To do so 'would be a disaster', he said, adding that Labour was studying options which include a revamped State Earnings Related Pension Scheme (Serps) or a funded pension, although he conceded that both options would be expensive.

To take the middle classes out of the existing system 'would then create a further divided society and you would have a two- tier system', Mr Dewar said. 'Those who would be paying for themselves would expect a great deal more than society would be prepared to give to those who had 'failed' the self-sufficiency test - and I don't think that's the way forward.'

Mr Dewar's comments on BBC Radio's The World This Weekend come as the Government is considering measures to privatise cover for unemployment benefit and when Michael Portillo, the Secretary of State for Employment, has suggested that those in their thirties might have to make their own pension provision without help from the state. Such moves might involve incentives, usually more attractive for the better-off, for people to opt out of state provision.

Mr Dewar conceded that with an ageing population there are 'certainly problems ahead' for social security spending, but it was wrong to go in for 'doom- laden talk. I certainly don't believe we are on the edge of an abyss in quite the same way the Government is suggesting'.

Ministers such as Mr Portillo and Peter Lilley, the Secretary of State for Social Security, were creating alarm about future prospects as a cover for their right- wing agenda, Mr Dewar implied. That, however, could lead to decisions 'which we would all bitterly regret in 40 or 50 years time'.

Options that had to be looked at included improving Serps, the top-up scheme which the Conservatives cut back in 1988, providing rebates for those who opted out of it. Mr Dewar said it would be expensive to credit into Serps, carers, those who lacked good employment records and the disabled. It was, however, 'one sensible way forward of carrying the burden that is going to fall on us'.

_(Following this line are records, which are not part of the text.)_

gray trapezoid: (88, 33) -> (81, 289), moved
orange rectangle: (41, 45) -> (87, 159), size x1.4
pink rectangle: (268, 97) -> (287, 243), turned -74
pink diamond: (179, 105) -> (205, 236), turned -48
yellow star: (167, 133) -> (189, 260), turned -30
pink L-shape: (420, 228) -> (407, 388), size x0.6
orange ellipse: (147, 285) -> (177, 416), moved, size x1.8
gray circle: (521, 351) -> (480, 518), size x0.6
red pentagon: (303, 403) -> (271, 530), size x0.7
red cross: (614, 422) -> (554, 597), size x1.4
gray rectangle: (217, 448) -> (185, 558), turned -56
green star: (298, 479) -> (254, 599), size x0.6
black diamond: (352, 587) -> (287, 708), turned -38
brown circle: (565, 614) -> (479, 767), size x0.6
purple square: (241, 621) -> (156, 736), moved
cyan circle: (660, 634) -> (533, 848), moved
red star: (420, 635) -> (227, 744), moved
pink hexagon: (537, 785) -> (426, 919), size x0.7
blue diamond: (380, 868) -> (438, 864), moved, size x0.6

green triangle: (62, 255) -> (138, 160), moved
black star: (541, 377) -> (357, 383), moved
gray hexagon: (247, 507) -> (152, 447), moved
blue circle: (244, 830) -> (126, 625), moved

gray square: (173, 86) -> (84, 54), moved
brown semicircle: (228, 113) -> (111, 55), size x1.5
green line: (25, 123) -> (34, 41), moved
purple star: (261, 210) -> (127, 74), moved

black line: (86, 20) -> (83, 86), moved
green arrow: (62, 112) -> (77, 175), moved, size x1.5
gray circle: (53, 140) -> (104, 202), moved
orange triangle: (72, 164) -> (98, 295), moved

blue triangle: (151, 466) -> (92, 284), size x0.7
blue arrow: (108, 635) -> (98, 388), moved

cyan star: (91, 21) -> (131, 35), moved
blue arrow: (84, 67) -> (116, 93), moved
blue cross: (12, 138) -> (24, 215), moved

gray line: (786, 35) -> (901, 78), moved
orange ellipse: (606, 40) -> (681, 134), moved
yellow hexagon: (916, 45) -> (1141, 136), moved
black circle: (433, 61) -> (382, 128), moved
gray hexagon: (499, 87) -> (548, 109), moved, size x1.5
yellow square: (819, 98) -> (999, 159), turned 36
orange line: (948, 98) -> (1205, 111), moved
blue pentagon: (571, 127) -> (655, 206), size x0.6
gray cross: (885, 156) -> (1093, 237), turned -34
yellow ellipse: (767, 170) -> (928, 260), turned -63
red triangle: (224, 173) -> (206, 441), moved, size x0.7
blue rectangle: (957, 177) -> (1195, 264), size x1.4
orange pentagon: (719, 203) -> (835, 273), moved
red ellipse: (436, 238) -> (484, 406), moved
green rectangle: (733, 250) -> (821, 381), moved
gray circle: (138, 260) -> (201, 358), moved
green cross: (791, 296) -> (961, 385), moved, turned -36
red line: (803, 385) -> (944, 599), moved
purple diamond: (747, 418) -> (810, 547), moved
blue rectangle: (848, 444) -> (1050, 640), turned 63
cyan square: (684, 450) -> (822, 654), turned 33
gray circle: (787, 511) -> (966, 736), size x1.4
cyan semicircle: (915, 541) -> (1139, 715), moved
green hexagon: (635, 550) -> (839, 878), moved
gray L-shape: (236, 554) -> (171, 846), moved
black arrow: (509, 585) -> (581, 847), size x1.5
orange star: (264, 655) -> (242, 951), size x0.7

Another would be to look at the possibility of some extension of funded occupational pensions so that funds are built up to pay pensions in future. 'The difficulty about that is that this generation have got to continue paying today's pensions while funding their own in the future. That is also an expensive option.'

But it was also expensive for individuals to do it for themselves and far from clear that doing so provided the best buy.